De manière générale, je dirais que la Conduite du Changement est un ensemble d’opérations, dont l’impulsion émane du Top Management, et qui visent à transformer l’organisation (ses processus, sa structure hiérarchique et organisationnelle, parfois également ses métiers, et sa culture d’entreprise). L’objectif de cette transformation est de rendre l’organisation plus efficace et plus pérenne dans un environnement qui a fortement évolué suite à l’émergence de nouveaux concurrents qui disruptent le marché par exemple, ou à l’émergence de nouvelles technologies qui transforment radicalement la proposition de valeur traditionnelle de l’organisation.

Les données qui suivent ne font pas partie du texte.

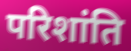
परिशांतिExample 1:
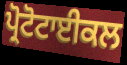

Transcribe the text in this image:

ਪ੍ਰੋਟੋਟਾਈਕਲ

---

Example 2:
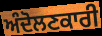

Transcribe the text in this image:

ਅੰਦੋਲਣਕਾਰੀ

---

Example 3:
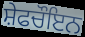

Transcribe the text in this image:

ਸ਼ੇਫਚੌਇਨ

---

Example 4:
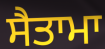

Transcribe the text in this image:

ਸੈਤਾਮਾ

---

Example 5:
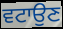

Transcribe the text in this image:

ਵਟਾਉਣ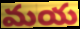
మయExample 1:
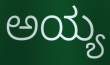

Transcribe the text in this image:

ಅಯ್ಯ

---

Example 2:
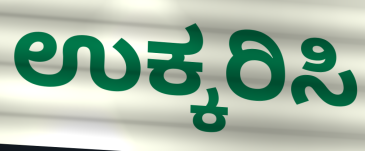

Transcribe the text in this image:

ಉಕ್ಕರಿಸಿ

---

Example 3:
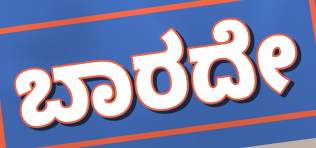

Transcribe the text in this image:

ಬಾರದೇ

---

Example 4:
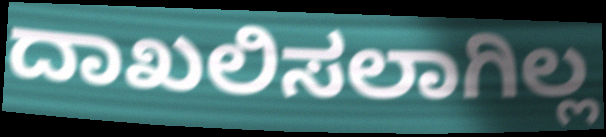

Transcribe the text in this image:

ದಾಖಲಿಸಲಾಗಿಲ್ಲ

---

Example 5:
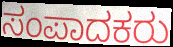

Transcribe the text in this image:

ಸಂಪಾದಕರು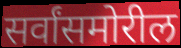
सर्वांसमोरीलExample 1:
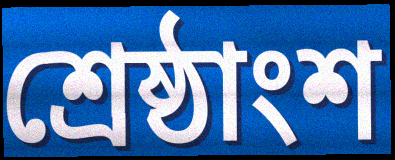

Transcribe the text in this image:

Dans le secteur de l’enseignement supérieur, l’émergence du digital et dans sa lignée, l’apparition progressive depuis 10 ans d’un nouveau type de concurrents, les pure players, tels que Coursera, EdX, Udemy, Open Classrooms,…proposant des cours, puis des formations en ligne, a clairement déclenché une nécessité pour l’ensemble des acteurs traditionnels (universités et établissements d’enseignement supérieur privé) de mener une telle conduite du changement. Cependant, il y a encore 18 mois, grand nombre d’acteurs de l’enseignement supérieur étaient très en retard, en France notamment, sur l’agenda de cette conduite du changement. Il aura fallu qu’ils se retrouvent contraints par les mesures sanitaires de confinement liées à la COVID 19, de passer à une offre d’enseignement 100% online pour qu’ils engagent, de manière accélérée, cette conduite du changement sur leur offre pédagogique.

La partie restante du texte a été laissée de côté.